◆ **Exercise text**:
# CROSS BOW



## vaporpestcontrol (Nov 6, 2009)

I was wondering what it takes to shoot and cross bow and what the steps are. Me and my brothers all shoot with bows but my dad hurt his shoulder a few years back so he sits out the archery and we being dedicated hunters hunt the othere two seasons with him. want to get him out there with a croos bow to injoy that time of year again.


----------



## vaporpestcontrol (Nov 6, 2009)

sorry for spelling I did it on my phone.


----------



## goofy elk (Dec 16, 2007)

Here's the info you need,,good luck.

Hunters with disabilities
Utah Admin. Rule R657-12
Utah provides special hunting accommodations for people with disabilities. These accommodations include the opportunity to hunt with a companion, use a crossbow, hunt from a vehicle, use a draw lock and use a scope on archery equipment or a muzzleloader.
Hunters with disabilities may also apply for an extension to their season if they have a 2010 big game hunting permit in their possession and they meet certain criteria.

◆ **Information provided**:
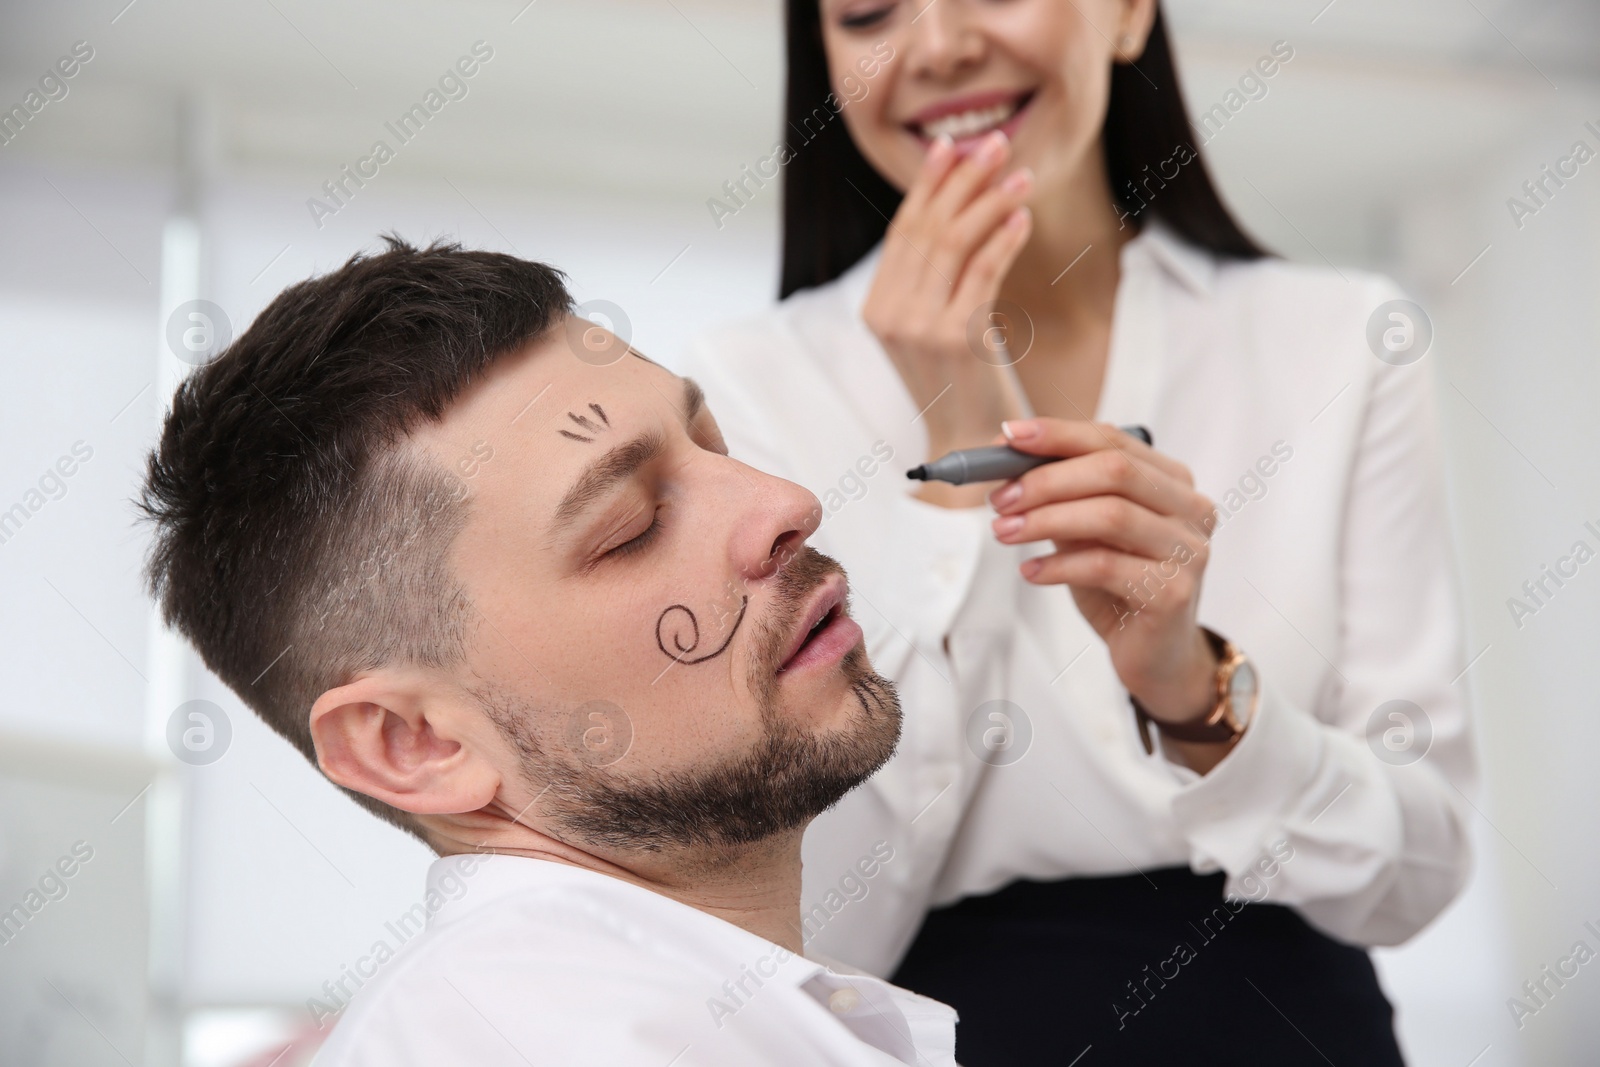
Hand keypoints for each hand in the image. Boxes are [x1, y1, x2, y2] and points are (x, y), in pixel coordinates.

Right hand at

◆ **What needs to be done**:
Continue the crossbow hunting thread from its last line. The data plays no role here.

◆ **Result**:
This year, the length of the season extension may be affected by the shorter general any legal weapon (rifle) deer season. The Utah Wildlife Board will examine this issue in early 2010.
To learn more about hunting accommodations for people with disabilities, please visit wildlife.utah.gov/disabled/hunting.html, wildlife.utah.gov/rules (see Utah Admin. Rule R657-12) or call any Division office.


----------



## longbow (Mar 31, 2009)

Good info Goofy Elk. I'd bet Coyoteslayer could help you out too. I'm sure he's well-versed on this stuff.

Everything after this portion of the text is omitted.